Las noticias que vienen de Europa y de nuestro norte no son halagüeñas. Parecen confirmarnos una idea extrema: hemos entrado a una suerte de crisis final, larga y tortuosa del capitalismo como sistema único, como lo ha sugerido el economista Branko Milanovic, pues lo único que uno encuentra es una proclividad para caer en dañinas, incluso destructivas, recesiones acompañadas una y otra vez por la inflación, sin mayores capacidades de reconversión, restructuración y reaprendizaje por parte de unas clases dirigentes necias y arrogantes.
No hay razones suficientes para pensar que podríamos aspirar a vivir próximamente una nueva edad de oro del capitalismo, como llamaron al periodo que se configuró tras el fin de la Segunda Guerra y que, desde las grandes crisis financieras de 2008-2009, se desfiguró.
Pensar en un regreso a la edad de oro es ilusorio y puede ser destructivo; de ahí que cuando se entiende el triunfalismo como mercadotecnia para promover una imagen o una figura es muy mal consejero, sobre todo si asumimos la fácil inclinación de los ciudadanos a creer cualquier tipo de mensaje finalista o extremista, pensando que “ahora sí” podrán salir de un estado de desesperación que, aunque en cámara lenta, no ha dejado de transitar, pero tampoco ha permitido transitar lo que tenemos.
Desde la perspectiva de un capitalismo único, pienso que podemos movernos evitando mayores descalabros, sin ignorar que éstos pueden venir no sólo de la economía, sino de la misma naturaleza, como lo hemos empezado a experimentar con los primeros y grandes impactos del cambio climático para los que, tenemos que aceptar, no estamos preparados.
Entre nosotros no hemos prestado todavía la atención necesaria a los múltiples señalamientos emitidos, tanto por nuestros centros académicos como por organismos internacionales; seguimos sin dar la prioridad exigida, en términos de inversión y gasto público, a las tareas necesarias no sólo para atenuar los efectos, sino para prepararnos como país para los efectos del cambio climático que probablemente vendrán en cadena.
Pero no sólo son desoídas las experimentadas voces de los centenares de académicos e investigadores con las que cuenta nuestro país, también se da pie a una nociva frustración, un tanto pausada, porque después de todo no hay para dónde irse. No resulta exagerado decir que podríamos empezar a vivir crisis opacas, un tanto desconocidas, que afecten el desempeño de los principales resortes de las economías.

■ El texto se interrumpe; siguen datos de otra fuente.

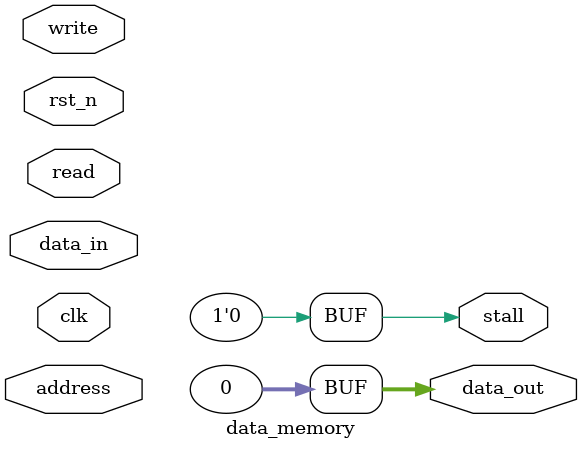
<source format=sv>
module data_memory(
	input clk, rst_n,
	input [15:0] address,
	input [31:0] data_in,
	input read,
	input write,
	output [31:0] data_out,
	output stall,
);

assign data_out = 31'b0;
assign stall = 1'b0;

// TODO make some dummy lag on read/write

endmodule

</source>
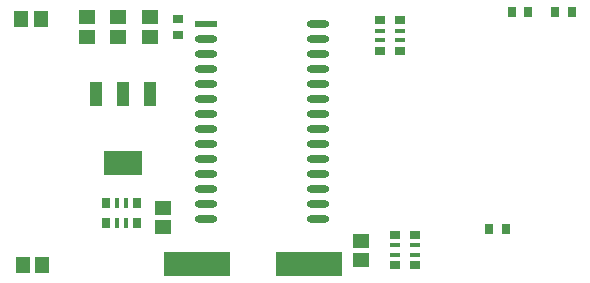
<source format=gtp>
G04 Layer_Color=8421504*
%FSLAX25Y25*%
%MOIN*%
G70*
G01*
G75*
%ADD16R,0.05512X0.04921*%
%ADD17R,0.02756X0.03543*%
%ADD18R,0.03937X0.08465*%
%ADD19R,0.12795X0.08465*%
%ADD20R,0.04921X0.05512*%
%ADD21R,0.02559X0.03543*%
%ADD22R,0.01772X0.03543*%
%ADD23O,0.07480X0.02362*%
%ADD24R,0.07480X0.02362*%
%ADD25R,0.22047X0.08268*%
%ADD26R,0.03543X0.02756*%
%ADD27R,0.03543X0.02559*%
%ADD28R,0.03543X0.01772*%
D16*
X395000Y445252D02*
D03*
Y451748D02*
D03*
X461000Y434252D02*
D03*
Y440748D02*
D03*
X380000Y508752D02*
D03*
Y515248D02*
D03*
X390500Y508752D02*
D03*
Y515248D02*
D03*
X369500Y508752D02*
D03*
Y515248D02*
D03*
D17*
X509256Y444500D02*
D03*
X503744D02*
D03*
X525744Y517000D02*
D03*
X531256D02*
D03*
X511244D02*
D03*
X516756D02*
D03*
D18*
X390555Y489516D02*
D03*
X381500D02*
D03*
X372445D02*
D03*
D19*
X381500Y466484D02*
D03*
D20*
X347752Y514500D02*
D03*
X354248D02*
D03*
X354748Y432500D02*
D03*
X348252D02*
D03*
D21*
X386216Y453346D02*
D03*
X375980D02*
D03*
X386216Y446654D02*
D03*
X375980D02*
D03*
D22*
X382673Y453346D02*
D03*
X379524D02*
D03*
X382673Y446654D02*
D03*
X379524D02*
D03*
D23*
X446701Y448000D02*
D03*
Y453000D02*
D03*
Y458000D02*
D03*
Y463000D02*
D03*
Y468000D02*
D03*
Y473000D02*
D03*
Y478000D02*
D03*
Y483000D02*
D03*
Y488000D02*
D03*
Y493000D02*
D03*
Y498000D02*
D03*
Y503000D02*
D03*
Y508000D02*
D03*
Y513000D02*
D03*
X409299Y448000D02*
D03*
Y453000D02*
D03*
Y458000D02*
D03*
Y463000D02*
D03*
Y468000D02*
D03*
Y473000D02*
D03*
Y478000D02*
D03*
Y483000D02*
D03*
Y488000D02*
D03*
Y493000D02*
D03*
Y498000D02*
D03*
Y503000D02*
D03*
Y508000D02*
D03*
D24*
Y513000D02*
D03*
D25*
X443701Y433000D02*
D03*
X406299D02*
D03*
D26*
X400000Y514756D02*
D03*
Y509244D02*
D03*
D27*
X467154Y514217D02*
D03*
Y503980D02*
D03*
X473846Y514217D02*
D03*
Y503980D02*
D03*
X472154Y442717D02*
D03*
Y432480D02*
D03*
X478847Y442717D02*
D03*
Y432480D02*
D03*
D28*
X467154Y510673D02*
D03*
Y507524D02*
D03*
X473846Y510673D02*
D03*
Y507524D02*
D03*
X472154Y439173D02*
D03*
Y436024D02*
D03*
X478847Y439173D02*
D03*
Y436024D02*
D03*
M02*

</source>
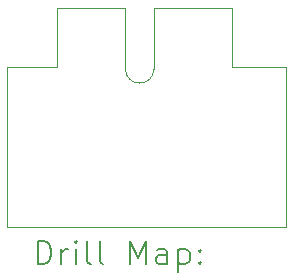
<source format=gbr>
%TF.GenerationSoftware,KiCad,Pcbnew,8.0.2-1*%
%TF.CreationDate,2024-09-13T14:37:25-04:00*%
%TF.ProjectId,Dummy Board,44756d6d-7920-4426-9f61-72642e6b6963,rev?*%
%TF.SameCoordinates,Original*%
%TF.FileFunction,Drillmap*%
%TF.FilePolarity,Positive*%
%FSLAX45Y45*%
G04 Gerber Fmt 4.5, Leading zero omitted, Abs format (unit mm)*
G04 Created by KiCad (PCBNEW 8.0.2-1) date 2024-09-13 14:37:25*
%MOMM*%
%LPD*%
G01*
G04 APERTURE LIST*
%ADD10C,0.050000*%
%ADD11C,0.120000*%
%ADD12C,0.200000*%
G04 APERTURE END LIST*
D10*
X12640000Y-9220000D02*
X15000000Y-9220000D01*
X12640000Y-8720000D02*
X12640000Y-9220000D01*
X15000000Y-8720000D02*
X15000000Y-9220000D01*
X13057500Y-7860000D02*
X12640000Y-7860000D01*
X15000000Y-8720000D02*
X15000000Y-8000000D01*
X12640000Y-8720000D02*
X12640000Y-8000000D01*
X15000000Y-7860000D02*
X15000000Y-8000000D01*
X12640000Y-8000000D02*
X12640000Y-7860000D01*
X14542500Y-7860000D02*
X15000000Y-7860000D01*
D11*
X13057500Y-7360000D02*
X13057500Y-7860000D01*
X13640500Y-7360000D02*
X13057500Y-7360000D01*
X13640500Y-7880000D02*
X13640500Y-7360000D01*
X13880500Y-7360000D02*
X13880500Y-7880000D01*
X14542500Y-7360000D02*
X13880500Y-7360000D01*
X14542500Y-7860000D02*
X14542500Y-7360000D01*
X13880500Y-7880000D02*
G75*
G02*
X13640500Y-7880000I-120000J0D01*
G01*
D12*
X12898277Y-9533984D02*
X12898277Y-9333984D01*
X12898277Y-9333984D02*
X12945896Y-9333984D01*
X12945896Y-9333984D02*
X12974467Y-9343508D01*
X12974467Y-9343508D02*
X12993515Y-9362555D01*
X12993515Y-9362555D02*
X13003039Y-9381603D01*
X13003039Y-9381603D02*
X13012562Y-9419698D01*
X13012562Y-9419698D02*
X13012562Y-9448270D01*
X13012562Y-9448270D02*
X13003039Y-9486365D01*
X13003039Y-9486365D02*
X12993515Y-9505412D01*
X12993515Y-9505412D02*
X12974467Y-9524460D01*
X12974467Y-9524460D02*
X12945896Y-9533984D01*
X12945896Y-9533984D02*
X12898277Y-9533984D01*
X13098277Y-9533984D02*
X13098277Y-9400650D01*
X13098277Y-9438746D02*
X13107801Y-9419698D01*
X13107801Y-9419698D02*
X13117324Y-9410174D01*
X13117324Y-9410174D02*
X13136372Y-9400650D01*
X13136372Y-9400650D02*
X13155420Y-9400650D01*
X13222086Y-9533984D02*
X13222086Y-9400650D01*
X13222086Y-9333984D02*
X13212562Y-9343508D01*
X13212562Y-9343508D02*
X13222086Y-9353031D01*
X13222086Y-9353031D02*
X13231610Y-9343508D01*
X13231610Y-9343508D02*
X13222086Y-9333984D01*
X13222086Y-9333984D02*
X13222086Y-9353031D01*
X13345896Y-9533984D02*
X13326848Y-9524460D01*
X13326848Y-9524460D02*
X13317324Y-9505412D01*
X13317324Y-9505412D02*
X13317324Y-9333984D01*
X13450658Y-9533984D02*
X13431610Y-9524460D01*
X13431610Y-9524460D02*
X13422086Y-9505412D01*
X13422086Y-9505412D02*
X13422086Y-9333984D01*
X13679229Y-9533984D02*
X13679229Y-9333984D01*
X13679229Y-9333984D02*
X13745896Y-9476841D01*
X13745896Y-9476841D02*
X13812562Y-9333984D01*
X13812562Y-9333984D02*
X13812562Y-9533984D01*
X13993515Y-9533984D02*
X13993515Y-9429222D01*
X13993515Y-9429222D02*
X13983991Y-9410174D01*
X13983991Y-9410174D02*
X13964943Y-9400650D01*
X13964943Y-9400650D02*
X13926848Y-9400650D01*
X13926848Y-9400650D02*
X13907801Y-9410174D01*
X13993515Y-9524460D02*
X13974467Y-9533984D01*
X13974467Y-9533984D02*
X13926848Y-9533984D01*
X13926848Y-9533984D02*
X13907801Y-9524460D01*
X13907801Y-9524460D02*
X13898277Y-9505412D01*
X13898277Y-9505412D02*
X13898277Y-9486365D01*
X13898277Y-9486365D02*
X13907801Y-9467317D01*
X13907801Y-9467317D02*
X13926848Y-9457793D01*
X13926848Y-9457793D02*
X13974467Y-9457793D01*
X13974467Y-9457793D02*
X13993515Y-9448270D01*
X14088753Y-9400650D02*
X14088753Y-9600650D01*
X14088753Y-9410174D02*
X14107801Y-9400650D01*
X14107801Y-9400650D02*
X14145896Y-9400650D01*
X14145896Y-9400650D02*
X14164943Y-9410174D01*
X14164943Y-9410174D02*
X14174467Y-9419698D01*
X14174467Y-9419698D02*
X14183991Y-9438746D01*
X14183991Y-9438746D02*
X14183991Y-9495889D01*
X14183991Y-9495889D02*
X14174467Y-9514936D01*
X14174467Y-9514936D02*
X14164943Y-9524460D01*
X14164943Y-9524460D02*
X14145896Y-9533984D01*
X14145896Y-9533984D02*
X14107801Y-9533984D01*
X14107801Y-9533984D02*
X14088753Y-9524460D01*
X14269705Y-9514936D02*
X14279229Y-9524460D01*
X14279229Y-9524460D02*
X14269705Y-9533984D01*
X14269705Y-9533984D02*
X14260182Y-9524460D01*
X14260182Y-9524460D02*
X14269705Y-9514936D01*
X14269705Y-9514936D02*
X14269705Y-9533984D01*
X14269705Y-9410174D02*
X14279229Y-9419698D01*
X14279229Y-9419698D02*
X14269705Y-9429222D01*
X14269705Y-9429222D02*
X14260182Y-9419698D01*
X14260182Y-9419698D02*
X14269705Y-9410174D01*
X14269705Y-9410174D02*
X14269705Y-9429222D01*
M02*

</source>
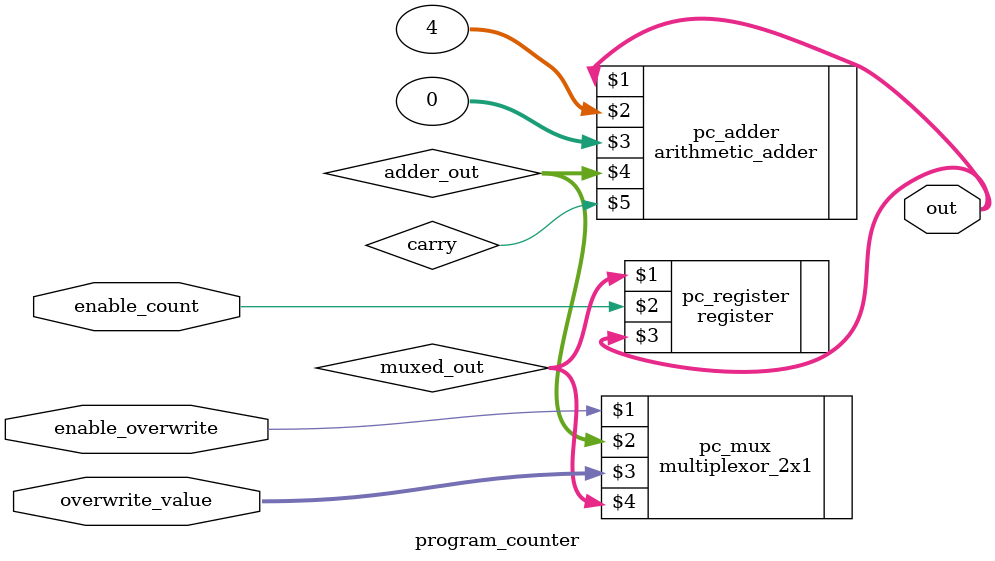
<source format=v>
module program_counter(input        enable_count,
                       input        enable_overwrite,
                       input[31:0]  overwrite_value,
                       output[31:0] out);

    wire[31:0] adder_out;
    wire[31:0] muxed_out;
    wire       carry;
    wire       write_pc;

    arithmetic_adder#(32) pc_adder(out, 4, 0, adder_out, carry);

    multiplexor_2x1#(32)  pc_mux(enable_overwrite, adder_out, overwrite_value,
                                 muxed_out);

    register#(32)         pc_register(muxed_out, enable_count, out);

endmodule

</source>
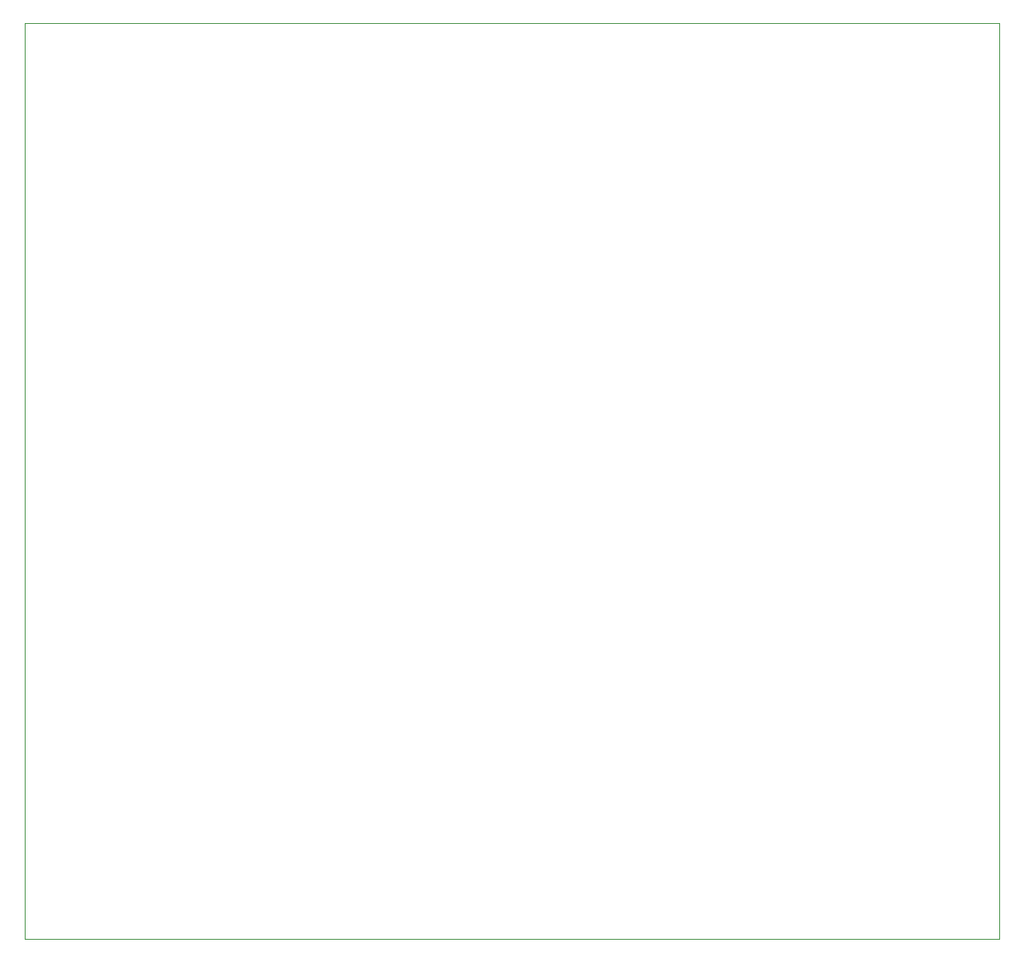
<source format=gm1>
G04 #@! TF.FileFunction,Profile,NP*
%FSLAX46Y46*%
G04 Gerber Fmt 4.6, Leading zero omitted, Abs format (unit mm)*
G04 Created by KiCad (PCBNEW 4.0.6) date 08/23/17 09:08:23*
%MOMM*%
%LPD*%
G01*
G04 APERTURE LIST*
%ADD10C,0.100000*%
G04 APERTURE END LIST*
D10*
X198000000Y-51000000D02*
X198000000Y-52000000D01*
X98000000Y-51000000D02*
X98000000Y-52000000D01*
X98000000Y-145000000D02*
X98000000Y-52000000D01*
X198000000Y-145000000D02*
X98000000Y-145000000D01*
X198000000Y-52000000D02*
X198000000Y-145000000D01*
X196000000Y-51000000D02*
X198000000Y-51000000D01*
X98000000Y-51000000D02*
X196000000Y-51000000D01*
M02*

</source>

En estas circunstancias, me parece que es indispensable que el intercambio público, la política y sus actores asuman la necesidad de transmitir mensajes serenos; que la jornada electoral pueda ser una convocatoria a reflexionar sobre estas perspectivas que, sin ser únicas, sí están muy cercanas. Por su parte, es necesario que los centros académicos de investigación y docencia superiores hagan un esfuerzo por poner en el centro del debate la cuestión del cambio climático, vinculando sus impactos sobre la economía en su conjunto, particularmente sobre la cuestión social la que, han advertido muchos estudiosos, tenderá a agravarse y agudizarse debido a la falta de prevención y de los recursos necesarios y suficientes para enfrentar los impactos de los cambios climáticos.
Si ésta fuera la orientación que siguiera el debate electoral, tendríamos nuevos poderes, en el Ejecutivo y el Legislativo, bien dispuestos por sus conocimientos y por unas sensibilidades prestas a encarar esta cuestión que reclama actuación rápida e informada.